* [Stated goal A] Reproduce the records below, character for character, starting at the line that contains "order: Lecanorales" and continuing through the final line of the records.

* [Selected passage]
------------------------------------------------
Although prehistoric man probably carried out very local quarrying for the stone, it was the Romans, particularly favouring the use of the decorative Purbeck Marble for their villas and tomb slabs, who first began quarrying on any significant scale. In ‘modern’ times the industry really took off during the Middle Ages; in the 17th century, too, stone was shipped from Swanage to London, where Wren employed it in re-building the capital after the Great Fire in 1666.

During the 18th and 19th centuries the Purbeck quarries reached their peak in manpower and production. It was at this time when a variety of stone used to build many of Dorset’s older cottages and homes was extracted from small local quarries now long since abandoned and overgrown. Sine transporting the stone overland was difficult and costly, the major quarries and mines were concentrated upon the coastal outcrops, where the stone could be transported away by sea.

As a focus for quarrying, nowhere else in Purbeck was more central or important than Swanage. This town became a centre for the mediaeval trade in limestone, where serious quarrying began in about 1700 and continued until the mid 19th century. This was the heyday of great stone barons, the businessmen who made their fortunes from the industry, George Burt, and John Mowlem being probably the prime movers. Swanage was built from stone in more ways than one; exports from the quarries secured its location and the prosperity of the Burt and Mowlem families. It was during this period too, that the quarry platforms in the cliff outcrops at Tilly Whim, Dancing Ledge, Winspit and Seacombe were cut.

Tilly Whim, Dancing Ledge and Winspit are all coastal quarry sites for Purbeck stone which has been used in a number of Buildings including Durlston Castle, Lulworth Castle and Swanage Town Hall.  The Tilly Whim Caves at Anvil Point are the most easterly of the coastal quarries and are thought to have originally been open-cast working which later shifted towards adit or drift-mining from galleries cut into the cliffside. A capping rock was blasted away so that the high-grade building stone, the Under Freestone, could be quarried out using wedges called “gads.” Galleries of about 3 metres by 8 metres were cut into the hillside, sometimes as far as 60 metres. To support the roof, quarrymen left pillars in the in-situ limestone or else built pillars from stone wasters. Blocks were lowered from the caves using timber derricks (whims) that loaded the stone onto lighters or barges which then trans-shipped the stone to an offshore cargo vessel in calm weather.
------------------------------------------------
* [Stated goal B] In the passage on Purbeck stone quarrying, what were the wedges used to quarry out the Under Freestone called?

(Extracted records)
------------------------------------------------
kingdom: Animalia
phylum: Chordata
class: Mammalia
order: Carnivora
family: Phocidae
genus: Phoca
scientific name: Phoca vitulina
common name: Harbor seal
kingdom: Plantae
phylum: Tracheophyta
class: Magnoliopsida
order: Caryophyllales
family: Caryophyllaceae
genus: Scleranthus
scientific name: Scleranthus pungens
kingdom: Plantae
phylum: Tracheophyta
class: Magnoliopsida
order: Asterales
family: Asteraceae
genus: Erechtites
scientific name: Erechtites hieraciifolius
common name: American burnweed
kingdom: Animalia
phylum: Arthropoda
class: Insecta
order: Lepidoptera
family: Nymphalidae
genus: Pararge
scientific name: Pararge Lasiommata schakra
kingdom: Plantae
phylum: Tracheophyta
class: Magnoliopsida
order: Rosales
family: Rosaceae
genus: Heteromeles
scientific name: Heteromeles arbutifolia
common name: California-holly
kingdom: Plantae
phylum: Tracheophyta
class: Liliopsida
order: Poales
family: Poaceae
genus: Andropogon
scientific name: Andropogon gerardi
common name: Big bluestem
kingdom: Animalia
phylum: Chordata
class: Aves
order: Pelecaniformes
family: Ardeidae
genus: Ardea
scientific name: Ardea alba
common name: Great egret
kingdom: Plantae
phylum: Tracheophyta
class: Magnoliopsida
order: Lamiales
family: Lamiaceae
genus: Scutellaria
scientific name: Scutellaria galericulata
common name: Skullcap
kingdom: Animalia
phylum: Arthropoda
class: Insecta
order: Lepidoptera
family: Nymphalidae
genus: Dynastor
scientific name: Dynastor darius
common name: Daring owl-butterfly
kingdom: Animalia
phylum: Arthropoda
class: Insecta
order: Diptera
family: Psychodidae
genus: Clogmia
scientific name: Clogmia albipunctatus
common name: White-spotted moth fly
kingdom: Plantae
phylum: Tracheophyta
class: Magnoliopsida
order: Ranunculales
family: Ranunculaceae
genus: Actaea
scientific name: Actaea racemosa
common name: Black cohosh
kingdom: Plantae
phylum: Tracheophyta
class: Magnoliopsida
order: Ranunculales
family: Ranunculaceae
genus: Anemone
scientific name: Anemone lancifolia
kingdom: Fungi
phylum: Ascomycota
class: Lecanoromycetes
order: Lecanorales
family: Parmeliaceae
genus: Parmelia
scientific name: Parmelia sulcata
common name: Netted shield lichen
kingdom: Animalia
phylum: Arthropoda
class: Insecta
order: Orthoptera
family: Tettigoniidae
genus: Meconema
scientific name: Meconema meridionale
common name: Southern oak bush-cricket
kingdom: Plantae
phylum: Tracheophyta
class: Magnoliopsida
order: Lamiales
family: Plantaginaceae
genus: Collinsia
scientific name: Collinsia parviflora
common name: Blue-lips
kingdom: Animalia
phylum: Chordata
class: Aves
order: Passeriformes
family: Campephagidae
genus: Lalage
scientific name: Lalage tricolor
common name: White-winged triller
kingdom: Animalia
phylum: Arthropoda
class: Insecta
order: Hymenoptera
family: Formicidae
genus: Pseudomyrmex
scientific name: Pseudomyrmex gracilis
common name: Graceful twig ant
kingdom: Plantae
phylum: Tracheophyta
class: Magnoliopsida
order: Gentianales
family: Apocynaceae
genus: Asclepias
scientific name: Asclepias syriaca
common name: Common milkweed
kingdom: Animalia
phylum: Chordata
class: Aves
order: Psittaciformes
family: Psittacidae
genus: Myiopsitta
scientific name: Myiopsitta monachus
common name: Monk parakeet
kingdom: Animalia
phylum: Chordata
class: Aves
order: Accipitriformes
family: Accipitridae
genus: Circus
------------------------------------------------
* [Correct output A]
order: Lecanorales
family: Parmeliaceae
genus: Parmelia
scientific name: Parmelia sulcata
common name: Netted shield lichen
kingdom: Animalia
phylum: Arthropoda
class: Insecta
order: Orthoptera
family: Tettigoniidae
genus: Meconema
scientific name: Meconema meridionale
common name: Southern oak bush-cricket
kingdom: Plantae
phylum: Tracheophyta
class: Magnoliopsida
order: Lamiales
family: Plantaginaceae
genus: Collinsia
scientific name: Collinsia parviflora
common name: Blue-lips
kingdom: Animalia
phylum: Chordata
class: Aves
order: Passeriformes
family: Campephagidae
genus: Lalage
scientific name: Lalage tricolor
common name: White-winged triller
kingdom: Animalia
phylum: Arthropoda
class: Insecta
order: Hymenoptera
family: Formicidae
genus: Pseudomyrmex
scientific name: Pseudomyrmex gracilis
common name: Graceful twig ant
kingdom: Plantae
phylum: Tracheophyta
class: Magnoliopsida
order: Gentianales
family: Apocynaceae
genus: Asclepias
scientific name: Asclepias syriaca
common name: Common milkweed
kingdom: Animalia
phylum: Chordata
class: Aves
order: Psittaciformes
family: Psittacidae
genus: Myiopsitta
scientific name: Myiopsitta monachus
common name: Monk parakeet
kingdom: Animalia
phylum: Chordata
class: Aves
order: Accipitriformes
family: Accipitridae
genus: Circus

* [Correct output B] Gads.